Task goal.
Convert the text of every row below into a JSON list of strings, one string per line, omitting blank lines. Exclude the picture markers from the answer.

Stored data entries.
= Beginning of Section =
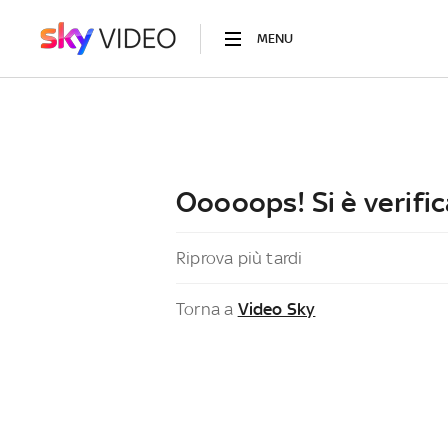
MENU
Ooooops! Si è verific
Riprova più tardi
Torna a
Video Sky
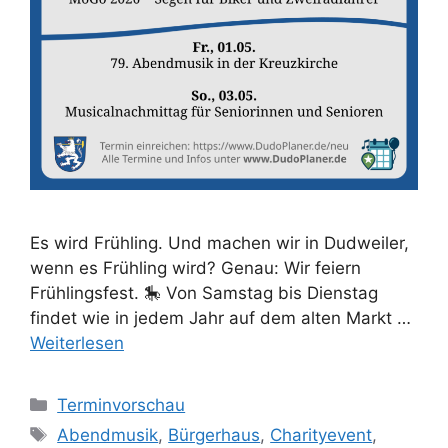
Es wird Frühling. Und machen wir in Dudweiler,
wenn es Frühling wird? Genau: Wir feiern
Frühlingsfest. 🎠 Von Samstag bis Dienstag
findet wie in jedem Jahr auf dem alten Markt …
Weiterlesen
Kategorien
Terminvorschau
Schlagwörter
Abendmusik
,
Bürgerhaus
,
Charityevent
,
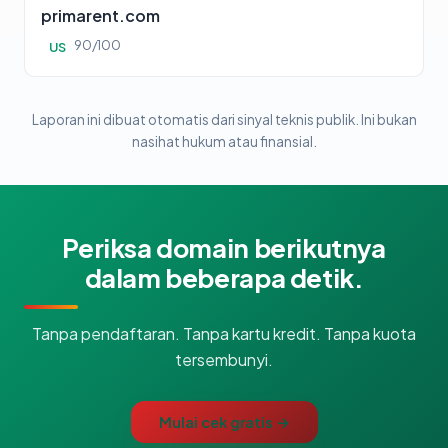
primarent.com
90/100
US
Laporan ini dibuat otomatis dari sinyal teknis publik. Ini bukan
nasihat hukum atau finansial.
Periksa domain berikutnya
dalam beberapa detik.
Tanpa pendaftaran. Tanpa kartu kredit. Tanpa kuota
tersembunyi.
Mulai cek gratis →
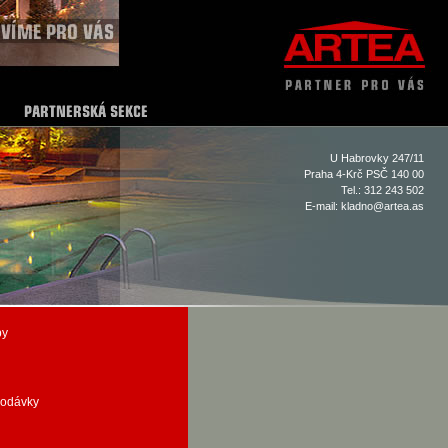
U Habrovky 247/11
Praha 4-Krč PSČ 140 00
Tel.: 312 243 502
E-mail:
kladno@artea.as
by
dodávky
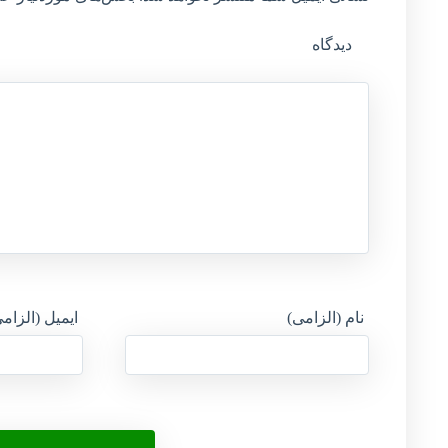
دیدگاه
نام (الزامی)
ایمیل (الزام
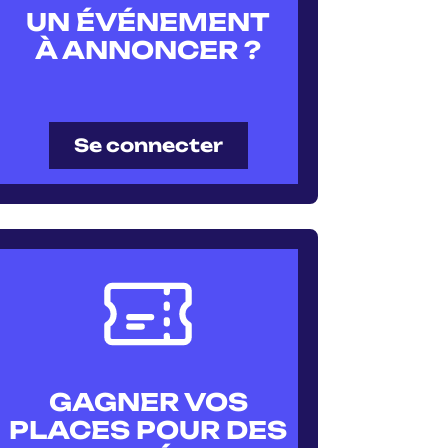
UN ÉVÉNEMENT
À ANNONCER ?
Se connecter
GAGNER VOS
PLACES POUR DES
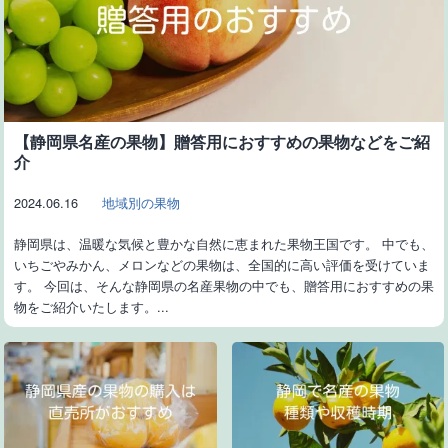
【静岡県名産の果物】贈答用におすすめの果物などをご紹
介
2024.06.16
地域別の果物
静岡県は、温暖な気候と豊かな自然に恵まれた果物王国です。 中でも、
いちごやみかん、メロンなどの果物は、全国的に高い評価を受けていま
す。 今回は、そんな静岡県の名産果物の中でも、贈答用におすすめの果
物をご紹介いたします。...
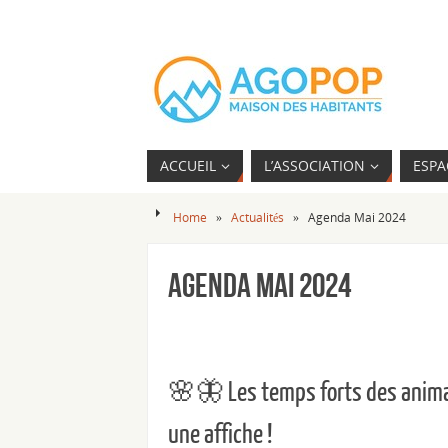
ACCUEIL
L’ASSOCIATION
ESPA
Home
»
Actualités
»
Agenda Mai 2024
Agenda Mai 2024
🌸🦋 Les temps forts des animat
une affiche !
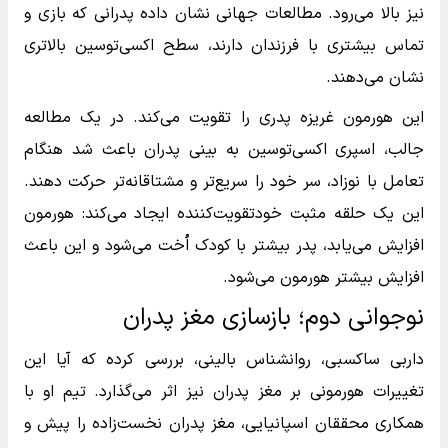
نیز بالا می‌رود. مطالعات جهانی نشان داده پدرانی که بازی و
تماس بیشتری با فرزندان دارند، سطح اکسی‌توسین بالاتری
نشان می‌دهند.
این هورمون غریزه پدری را تقویت می‌کند. در یک مطالعه
جالب، اسپری اکسی‌توسین به بینی پدران باعث شد هنگام
تعامل با نوزاد، سر خود را سریع‌تر و مشتاقانه‌تر حرکت دهند.
این یک حلقه مثبت خودتقویت‌کننده ایجاد می‌کند: هورمون
افزایش می‌یابد، پدر بیشتر با کودک اُخت می‌شود و این باعث
افزایش بیشتر هورمون می‌شود.
نوجوانی دوم؛ بازسازی مغز پدران
داربی ساکسبی، روانشناس بالینی، بررسی کرده که آیا این
تغییرات هورمونی بر مغز پدران نیز اثر می‌گذارد. تیم او با
همکاری محققان اسپانیایی، مغز پدران نخست‌زاده را پیش و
= End of Section =
Written solution.
[
  "MENU",
  "Ooooops! Si è verific",
  "Riprova più tardi",
  "Torna a",
  "Video Sky",
  "Es wird Frühling. Und machen wir in Dudweiler,",
  "wenn es Frühling wird? Genau: Wir feiern",
  "Frühlingsfest. 🎠 Von Samstag bis Dienstag",
  "findet wie in jedem Jahr auf dem alten Markt …",
  "Weiterlesen",
  "Kategorien",
  "Terminvorschau",
  "Schlagwörter",
  "Abendmusik",
  ",",
  "Bürgerhaus",
  ",",
  "Charityevent",
  ",",
  "primarent.com",
  "90/100",
  "US",
  "Laporan ini dibuat otomatis dari sinyal teknis publik. Ini bukan",
  "nasihat hukum atau finansial.",
  "Periksa domain berikutnya",
  "dalam beberapa detik.",
  "Tanpa pendaftaran. Tanpa kartu kredit. Tanpa kuota",
  "tersembunyi.",
  "Mulai cek gratis →",
  "U Habrovky 247/11",
  "Praha 4-Krč PSČ 140 00",
  "Tel.: 312 243 502",
  "E-mail:",
  "kladno@artea.as",
  "by",
  "dodávky",
  "دیدگاه",
  "نام (الزامی)",
  "ایمیل (الزام",
  "UN ÉVÉNEMENT",
  "À ANNONCER ?",
  "Se connecter",
  "GAGNER VOS",
  "PLACES POUR DES",
  "【静岡県名産の果物】贈答用におすすめの果物などをご紹",
  "介",
  "2024.06.16",
  "地域別の果物",
  "静岡県は、温暖な気候と豊かな自然に恵まれた果物王国です。 中でも、",
  "いちごやみかん、メロンなどの果物は、全国的に高い評価を受けていま",
  "す。 今回は、そんな静岡県の名産果物の中でも、贈答用におすすめの果",
  "物をご紹介いたします。...",
  "ACCUEIL",
  "L’ASSOCIATION",
  "ESPA",
  "Home",
  "»",
  "Actualités",
  "»",
  "Agenda Mai 2024",
  "Agenda Mai 2024",
  "🌸🦋 Les temps forts des animat",
  "une affiche !",
  "نیز بالا می‌رود. مطالعات جهانی نشان داده پدرانی که بازی و",
  "تماس بیشتری با فرزندان دارند، سطح اکسی‌توسین بالاتری",
  "نشان می‌دهند.",
  "این هورمون غریزه پدری را تقویت می‌کند. در یک مطالعه",
  "جالب، اسپری اکسی‌توسین به بینی پدران باعث شد هنگام",
  "تعامل با نوزاد، سر خود را سریع‌تر و مشتاقانه‌تر حرکت دهند.",
  "این یک حلقه مثبت خودتقویت‌کننده ایجاد می‌کند: هورمون",
  "افزایش می‌یابد، پدر بیشتر با کودک اُخت می‌شود و این باعث",
  "افزایش بیشتر هورمون می‌شود.",
  "نوجوانی دوم؛ بازسازی مغز پدران",
  "داربی ساکسبی، روانشناس بالینی، بررسی کرده که آیا این",
  "تغییرات هورمونی بر مغز پدران نیز اثر می‌گذارد. تیم او با",
  "همکاری محققان اسپانیایی، مغز پدران نخست‌زاده را پیش و"
]